CoastLine: Ocean Plastic is Beyond Garbage Patches and Part of Human Food Chain

Aug 23, 2017

When you use a disposable diaper, some scientists would tell you the plastic in that diaper actually stays in the environment for hundreds of years.  The plastic bag you brought home from the grocery store?  Estimates vary, but some put the number of years it takes to decompose as high as one thousand.  Whether those numbers are accurate or more research needs to be done doesn’t change what we know about how plastics are showing up in oceans all over the world – and not only harming marine life – but becoming part of the human food chain. 

On this edition of CoastLine, we learn more about how and where plastics are showing up and what some local people are doing to change not only the way we think about plastics – but how – and how much – we use them. 

This edition of CoastLine originally aired June 16, 2016.

Guests:

Bonnie Monteleone works at the University of North Carolina at Wilmington where she is a plastic marine debris research and lab assistant.   She is also the Director of Science, Research and Academic Partnerships for Plastic Ocean Project, Inc.

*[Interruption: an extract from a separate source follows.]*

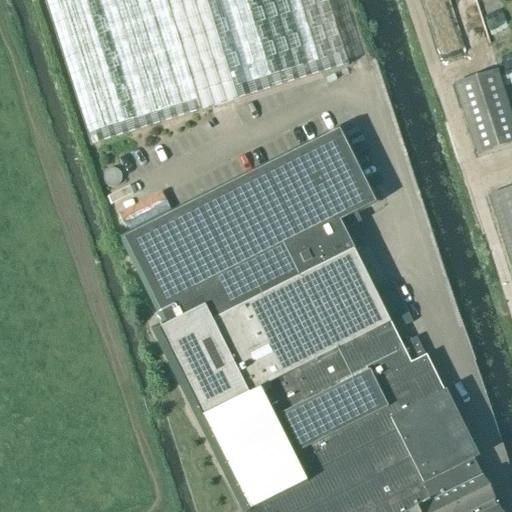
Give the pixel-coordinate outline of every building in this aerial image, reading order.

Jennifer Metzler-Fiorino is Education Curator at the North Carolina Aquarium at Fort Fisher.

Expo 216 is a non-profit, specialty museum encompassing over 5,000 square feet on the first two levels of a newly renovated building in historic downtown Wilmington, N.C. at 216 N. Front Street. 

Mission:  to encourage conscious living through heightened awareness of social and environmental issues.

From the website:  http://www.expo216.com/

Expo 216 is a hybrid in the art world:  a museum-gallery.  The museum component consists of informative panels, media loops, and commissioned art that establish the theme. Each theme focuses on a social or environmental issue and runs approximately ten months. Gallery pieces, created by local and national artists, expound upon the theme and are for sale throughout the run of the exhibit.  A silent auction will be conducted at the conclusion of the exhibit.  Exhibitions are supported by a host of programming including interactive displays, original art, guest speakers, music events, and opportunities to engage in social action.